— Goal of the exercise —
Could you please write out each line of the records exactly, minus the pictures?

[Opening Available data section]

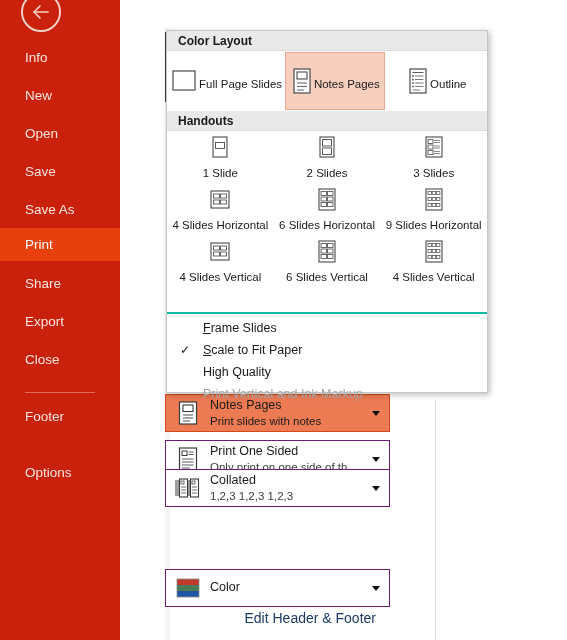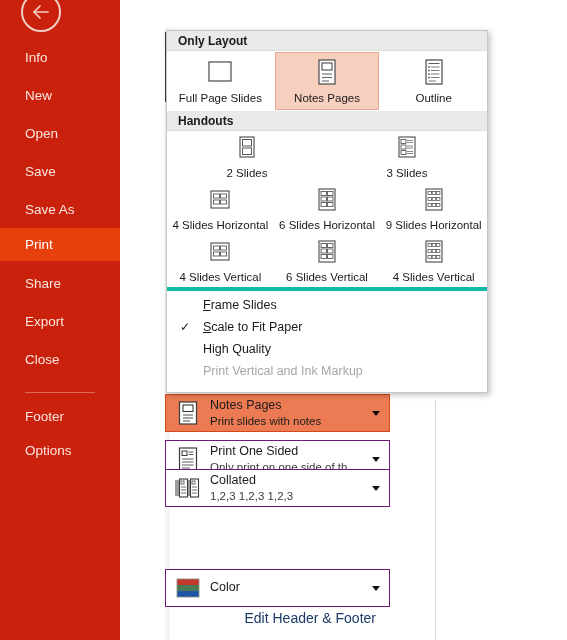--- a/index.html
+++ b/index.html
@@ -74,36 +74,36 @@
     box-shadow: 2px 2px 6px rgba(0,0,0,0.25);
     z-index: 20;
   }
   .group-header {
     height: 20px; background: #e9e9e9; border-bottom: 1px solid #dddddd;
     display: flex; align-items: center; padding-left: 11px;
     font-size: 12px; font-weight: bold; color: #1a1a1a;
   }
   .tile-row { display: flex; }
   .tile {
-    flex: 1 1 0; height: 58px; display: flex; flex-direction: column;
+    flex: 1 1 0; height: 58px; display: flex; flex-direction: row;
     align-items: center; justify-content: center; cursor: pointer;
     border: 1px solid transparent; margin: 1px;
   }
   .tile.sel { background: #f7cfbf; border: 1px solid #e6a98f; }
   .tile-label { font-size: 11.5px; color: #1a1a1a; margin-top: 5px; white-space: nowrap; }
   .tile-ico { height: 28px; display:flex; align-items:center; justify-content:center; }
 
   .handout-row { display: flex; }
   .handout-tile {
     flex: 1 1 0; height: 52px; display:flex; flex-direction: column;
     align-items:center; justify-content:center; cursor: pointer;
   }
   .handout-tile .tile-label { font-size: 11.5px; margin-top: 4px; }
 
-  #opt-list { border-top: 4px solid #14b8a6; padding-top: 3px; }
+  #opt-list { border-top: 2px solid #14b8a6; padding-top: 3px; margin-top: 25px; }
   .opt-row {
     height: 22px; display:flex; align-items:center; cursor:pointer;
     font-size: 12.5px; color: #1a1a1a;
   }
   .opt-row.disabled { color: #a6a6a6; cursor: default; }
   .opt-check { flex: 0 0 36px; text-align:center; font-size: 12px; color:#222; }
   .acc { text-decoration: underline; }
 
   
 </style>
@@ -144,21 +144,21 @@
     <div class="nav-item" style="top:305px">
         <span>Export</span>
       </div>
     <div class="nav-item" style="top:343px">
         <span>Close</span>
       </div>
     <div id="nav-sep"></div>
     <div class="nav-item" style="top:400px">
         <span>Footer</span>
       </div>
-    <div class="nav-item" style="top:434px">
+    <div class="nav-item" style="top:456px">
         <span>Options</span>
       </div>
   </div>
 
   <div id="settings-col">
     <div id="scroll-track"></div>
     <div id="scroll-thumb"></div>
   </div>
   <div id="vert-divider"></div>
 
@@ -245,21 +245,21 @@
     </span>
     <span class="sb-arrow">
         <span class="caret"></span>
       </span>
   </div>
 
   <div id="edit-hf">Edit Header &amp; Footer</div>
 
   <div id="popup">
 
-    <div class="group-header">Only Layout</div>
+    <div class="group-header">Color Layout</div>
 
     <div class="tile-row">
       <div class="tile">
         <span class="tile-ico">
           <svg width="30" height="25" viewBox="0 0 30 25" aria-hidden="true">
             <rect x="4" y="2" width="22" height="19" fill="#fff" stroke="#4a4a4a" stroke-width="1.2"></rect>
           </svg>
         </span>
         <span class="tile-label">Full Page Slides</span>
       </div>
@@ -297,20 +297,29 @@
       </div>
     </div>
 
     <div class="group-header">Handouts</div>
 
     <div class="handout-row">
       <div class="handout-tile">
         <span class="tile-ico">
           <svg width="22" height="26" viewBox="0 0 22 26" aria-hidden="true">
             <rect x="4" y="1" width="14" height="20" fill="#fff" stroke="#4a4a4a" stroke-width="1.1"></rect>
+            <rect x="6.5" y="6.5" width="9" height="6" fill="#fff" stroke="#5a5a5a" stroke-width="1"></rect>
+          </svg>
+        </span>
+        <span class="tile-label">1 Slide</span>
+      </div>
+      <div class="handout-tile">
+        <span class="tile-ico">
+          <svg width="22" height="26" viewBox="0 0 22 26" aria-hidden="true">
+            <rect x="4" y="1" width="14" height="20" fill="#fff" stroke="#4a4a4a" stroke-width="1.1"></rect>
             <rect x="6.5" y="3.5" width="9" height="6.5" fill="#fff" stroke="#5a5a5a" stroke-width="1"></rect>
             <rect x="6.5" y="12" width="9" height="6.5" fill="#fff" stroke="#5a5a5a" stroke-width="1"></rect>
           </svg>
         </span>
         <span class="tile-label">2 Slides</span>
       </div>
       <div class="handout-tile">
         <span class="tile-ico">
           <svg width="22" height="26" viewBox="0 0 22 26" aria-hidden="true">
             <rect x="3" y="1" width="16" height="20" fill="#fff" stroke="#4a4a4a" stroke-width="1.1"></rect>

[Closing Available data section]

— Solution to this problem —
--- a/index.html
+++ b/index.html
@@ -74,36 +74,36 @@
     box-shadow: 2px 2px 6px rgba(0,0,0,0.25);
     z-index: 20;
   }
   .group-header {
     height: 20px; background: #e9e9e9; border-bottom: 1px solid #dddddd;
     display: flex; align-items: center; padding-left: 11px;
     font-size: 12px; font-weight: bold; color: #1a1a1a;
   }
   .tile-row { display: flex; }
   .tile {
-    flex: 1 1 0; height: 58px; display: flex; flex-direction: column;
+    flex: 1 1 0; height: 58px; display: flex; flex-direction: row;
     align-items: center; justify-content: center; cursor: pointer;
     border: 1px solid transparent; margin: 1px;
   }
   .tile.sel { background: #f7cfbf; border: 1px solid #e6a98f; }
   .tile-label { font-size: 11.5px; color: #1a1a1a; margin-top: 5px; white-space: nowrap; }
   .tile-ico { height: 28px; display:flex; align-items:center; justify-content:center; }
 
   .handout-row { display: flex; }
   .handout-tile {
     flex: 1 1 0; height: 52px; display:flex; flex-direction: column;
     align-items:center; justify-content:center; cursor: pointer;
   }
   .handout-tile .tile-label { font-size: 11.5px; margin-top: 4px; }
 
-  #opt-list { border-top: 4px solid #14b8a6; padding-top: 3px; }
+  #opt-list { border-top: 2px solid #14b8a6; padding-top: 3px; margin-top: 25px; }
   .opt-row {
     height: 22px; display:flex; align-items:center; cursor:pointer;
     font-size: 12.5px; color: #1a1a1a;
   }
   .opt-row.disabled { color: #a6a6a6; cursor: default; }
   .opt-check { flex: 0 0 36px; text-align:center; font-size: 12px; color:#222; }
   .acc { text-decoration: underline; }
 
   
 </style>
@@ -144,21 +144,21 @@
     <div class="nav-item" style="top:305px">
         <span>Export</span>
       </div>
     <div class="nav-item" style="top:343px">
         <span>Close</span>
       </div>
     <div id="nav-sep"></div>
     <div class="nav-item" style="top:400px">
         <span>Footer</span>
       </div>
-    <div class="nav-item" style="top:434px">
+    <div class="nav-item" style="top:456px">
         <span>Options</span>
       </div>
   </div>
 
   <div id="settings-col">
     <div id="scroll-track"></div>
     <div id="scroll-thumb"></div>
   </div>
   <div id="vert-divider"></div>
 
@@ -245,21 +245,21 @@
     </span>
     <span class="sb-arrow">
         <span class="caret"></span>
       </span>
   </div>
 
   <div id="edit-hf">Edit Header &amp; Footer</div>
 
   <div id="popup">
 
-    <div class="group-header">Only Layout</div>
+    <div class="group-header">Color Layout</div>
 
     <div class="tile-row">
       <div class="tile">
         <span class="tile-ico">
           <svg width="30" height="25" viewBox="0 0 30 25" aria-hidden="true">
             <rect x="4" y="2" width="22" height="19" fill="#fff" stroke="#4a4a4a" stroke-width="1.2"></rect>
           </svg>
         </span>
         <span class="tile-label">Full Page Slides</span>
       </div>
@@ -297,20 +297,29 @@
       </div>
     </div>
 
     <div class="group-header">Handouts</div>
 
     <div class="handout-row">
       <div class="handout-tile">
         <span class="tile-ico">
           <svg width="22" height="26" viewBox="0 0 22 26" aria-hidden="true">
             <rect x="4" y="1" width="14" height="20" fill="#fff" stroke="#4a4a4a" stroke-width="1.1"></rect>
+            <rect x="6.5" y="6.5" width="9" height="6" fill="#fff" stroke="#5a5a5a" stroke-width="1"></rect>
+          </svg>
+        </span>
+        <span class="tile-label">1 Slide</span>
+      </div>
+      <div class="handout-tile">
+        <span class="tile-ico">
+          <svg width="22" height="26" viewBox="0 0 22 26" aria-hidden="true">
+            <rect x="4" y="1" width="14" height="20" fill="#fff" stroke="#4a4a4a" stroke-width="1.1"></rect>
             <rect x="6.5" y="3.5" width="9" height="6.5" fill="#fff" stroke="#5a5a5a" stroke-width="1"></rect>
             <rect x="6.5" y="12" width="9" height="6.5" fill="#fff" stroke="#5a5a5a" stroke-width="1"></rect>
           </svg>
         </span>
         <span class="tile-label">2 Slides</span>
       </div>
       <div class="handout-tile">
         <span class="tile-ico">
           <svg width="22" height="26" viewBox="0 0 22 26" aria-hidden="true">
             <rect x="3" y="1" width="16" height="20" fill="#fff" stroke="#4a4a4a" stroke-width="1.1"></rect>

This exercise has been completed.